Fat Blame culminates with “A Cramped Room,” a collection of short conclusions, ending with “The Final Word.” In this summary and socio-political assessment, Herndon underscores the danger of victim-blaming, and closes where she began, by acknowledging that the United States might indeed be in the middle of an obesity epidemic. But the “obesity epidemic” was created, named, and sustained by discrimination against women and children, and the weapons that are used against it are the weapons that make every one of us a target.

In engaging so many interdisciplinary topics, some important work is bound to be omitted. Disability historians will find the coverage of eugenics accurate enough but superficial, based on secondary material. Scholars of disability studies will wonder why Tobin Siebers’s comments on the Smile Train, a charity that offers its services to children with cleft palate, are absent, especially in Herndon’s discussion of Operation Smile (pp. 135-136). Siebers’s comments on the Smile Train specifically, and his work on disability and aesthetics in general, underscore and extend Herndon’s arguments.[1] Less startling in its absence is Alice Domurat Dreger’s One of Us: Conjoined Twins and the Future of Normal, which also echoes Herndon’s views. Herndon does include reference to a later essay from Dreger, which highlights the absence of One of Us.[2]

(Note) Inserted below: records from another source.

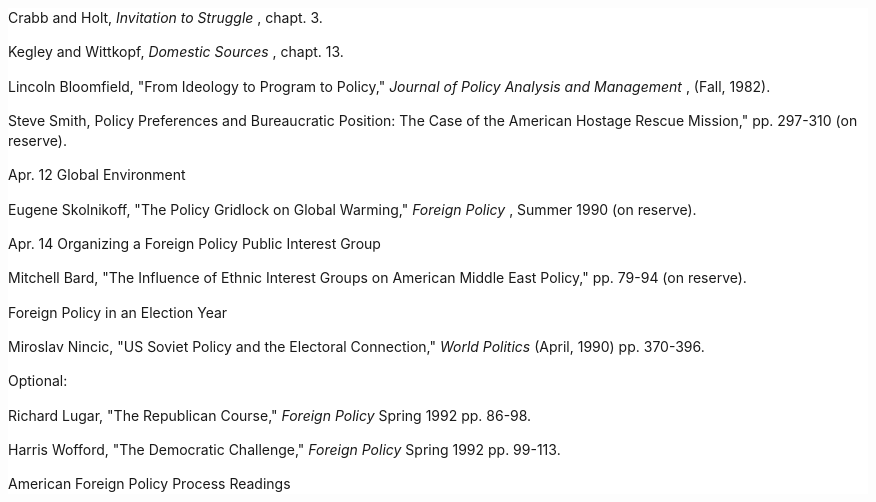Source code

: Crabb and Holt, _Invitation to Struggle_ , chapt. 3.  

Kegley and Wittkopf, _Domestic Sources_ , chapt. 13.  
  
  
  
  
  
  
  
  
  
  
  
  
  
  
  
  
  

Lincoln Bloomfield, "From Ideology to Program to Policy," _Journal of Policy
Analysis and Management_ , (Fall, 1982).  
  
  

Steve Smith, Policy Preferences and Bureaucratic Position: The Case of the
American Hostage Rescue Mission," pp. 297-310 (on reserve).  

Apr. 12 Global Environment  

Eugene Skolnikoff, "The Policy Gridlock on Global Warming," _Foreign Policy_ ,
Summer 1990 (on reserve).  
  

Apr. 14 Organizing a Foreign Policy Public Interest Group  

Mitchell Bard, "The Influence of Ethnic Interest Groups on American Middle
East Policy," pp. 79-94 (on reserve).  
  
  
  
  
  
  
  
  
  
  
  
  
  
  

Foreign Policy in an Election Year  

Miroslav Nincic, "US Soviet Policy and the Electoral Connection," _World
Politics_ (April, 1990) pp. 370-396.  
  

Optional:  

Richard Lugar,  "The Republican Course," _Foreign Policy_ Spring 1992 pp.
86-98.  

Harris Wofford,  "The Democratic Challenge," _Foreign Policy_ Spring 1992 pp.
99-113.  
  
  
  
  
  

American Foreign Policy Process Readings  
  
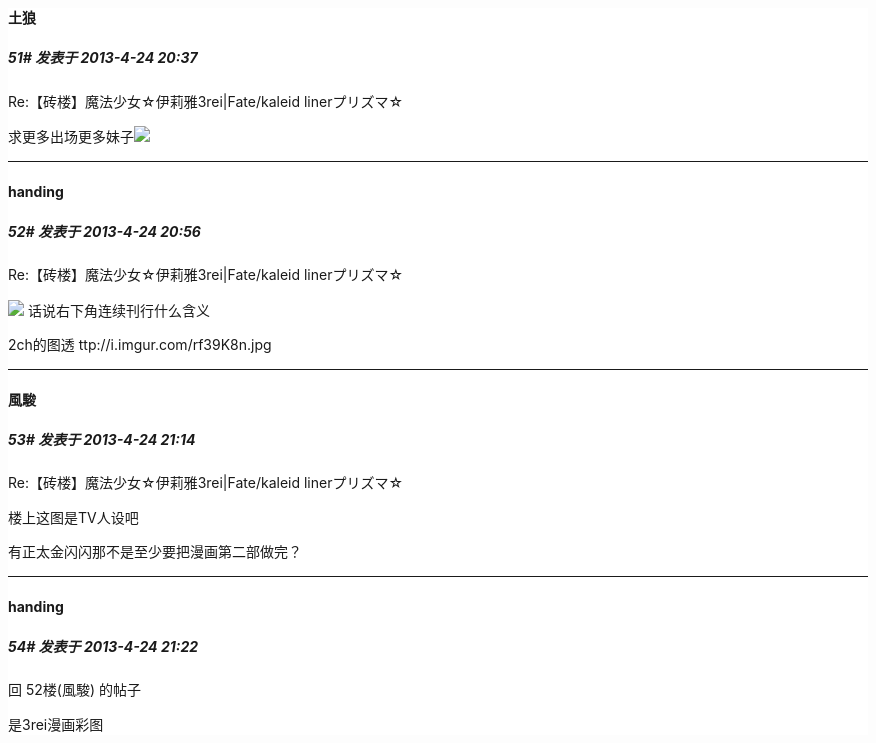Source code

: ####  土狼  
##### 51#       发表于 2013-4-24 20:37

Re:【砖楼】魔法少女☆伊莉雅3rei|Fate/kaleid linerプリズマ☆



求更多出场更多妹子<img src="https://static.saraba1st.com/image/smiley/face/191.gif" referrerpolicy="no-referrer">







-----

####  handing  
##### 52#       发表于 2013-4-24 20:56

Re:【砖楼】魔法少女☆伊莉雅3rei|Fate/kaleid linerプリズマ☆


<img src="http://ww1.sinaimg.cn/large/6bae1be8jw1e40zz4k2ipj20h20ctmz9.jpg" referrerpolicy="no-referrer">
话说右下角连续刊行什么含义

2ch的图透
ttp://i.imgur.com/rf39K8n.jpg







-----

####  風駿  
##### 53#       发表于 2013-4-24 21:14

Re:【砖楼】魔法少女☆伊莉雅3rei|Fate/kaleid linerプリズマ☆



楼上这图是TV人设吧

有正太金闪闪那不是至少要把漫画第二部做完？







-----

####  handing  
##### 54#       发表于 2013-4-24 21:22

回 52楼(風駿) 的帖子



是3rei漫画彩图
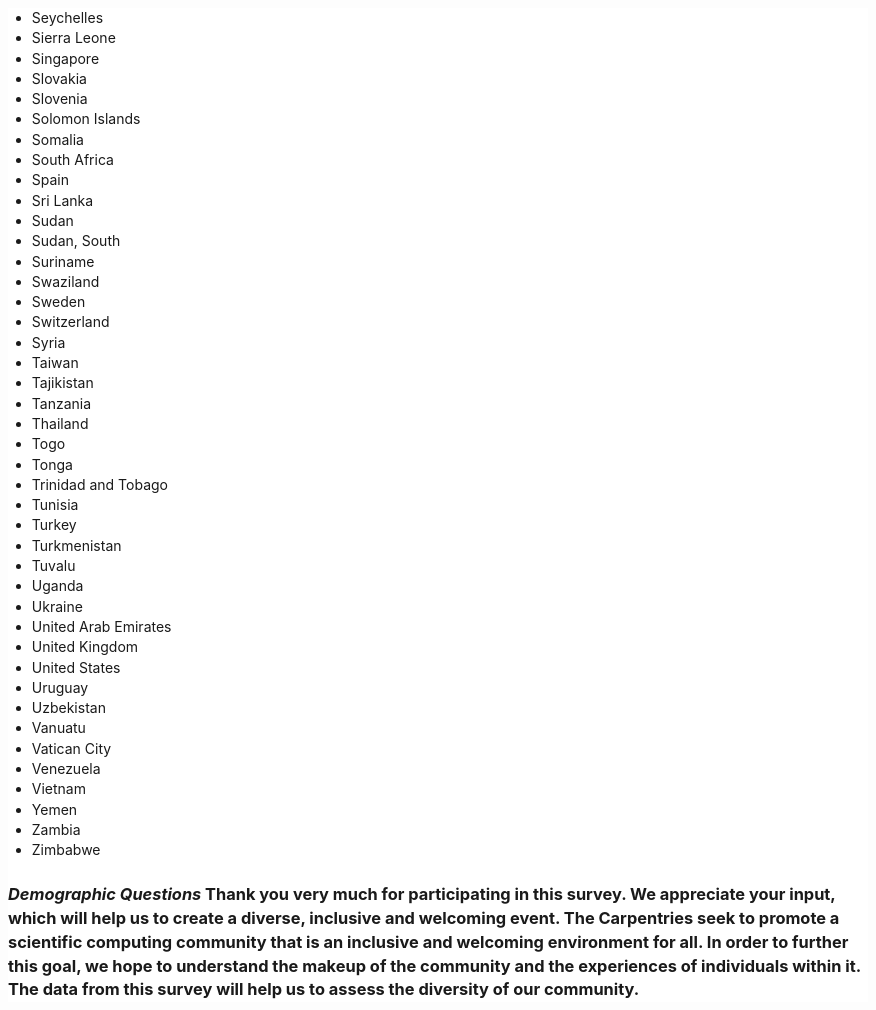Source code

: - Seychelles 
- Sierra Leone 
- Singapore 
- Slovakia 
- Slovenia 
- Solomon Islands 
- Somalia 
- South Africa 
- Spain 
- Sri Lanka 
- Sudan 
- Sudan, South 
- Suriname 
- Swaziland 
- Sweden 
- Switzerland 
- Syria 
- Taiwan 
- Tajikistan 
- Tanzania 
- Thailand 
- Togo 
- Tonga 
- Trinidad and Tobago 
- Tunisia 
- Turkey 
- Turkmenistan 
- Tuvalu 
- Uganda 
- Ukraine 
- United Arab Emirates 
- United Kingdom 
- United States 
- Uruguay 
- Uzbekistan 
- Vanuatu 
- Vatican City 
- Venezuela 
- Vietnam 
- Yemen 
- Zambia 
- Zimbabwe 

### *Demographic Questions* Thank you very much for participating in this survey.  We appreciate your input, which will help us to create a diverse, inclusive and welcoming event.   The Carpentries seek to promote a scientific computing community that is an inclusive and welcoming environment for all. In order to further this goal, we hope to understand the makeup of the community and the experiences of individuals within it. The data from this survey will help us to assess the diversity of our community.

Fat Blame is a refreshing contribution to scholarship about the constructions of body image and their social ramifications. Despite the disheartening portrait it paints of how human beings have come to treat each other, the reading is easy and compelling, reminiscent of any of Susan Douglas’s most sparkling work. Fat Blame is an excellent choice for many purposes, from leisure reading to using in any level of university study, and its low price is a nice bonus. Herndon is a superb speaker, with witty, disquieting reflections about her own amazing life. Appropriately, she keeps her personal life nearly invisible in this work, but one hopes that an autobiography—an embodied account of these scholarly arguments—will follow this work … and soon.


[1]. Tobin Siebers, Disability Aesthetics (Ann Arbor: University of Michigan Press, 2010).

[2]. Alice Domurat Dreger, One of Us: Conjoined Twins and the Future of Normal (Cambridge, MA: Harvard University Press, 1995).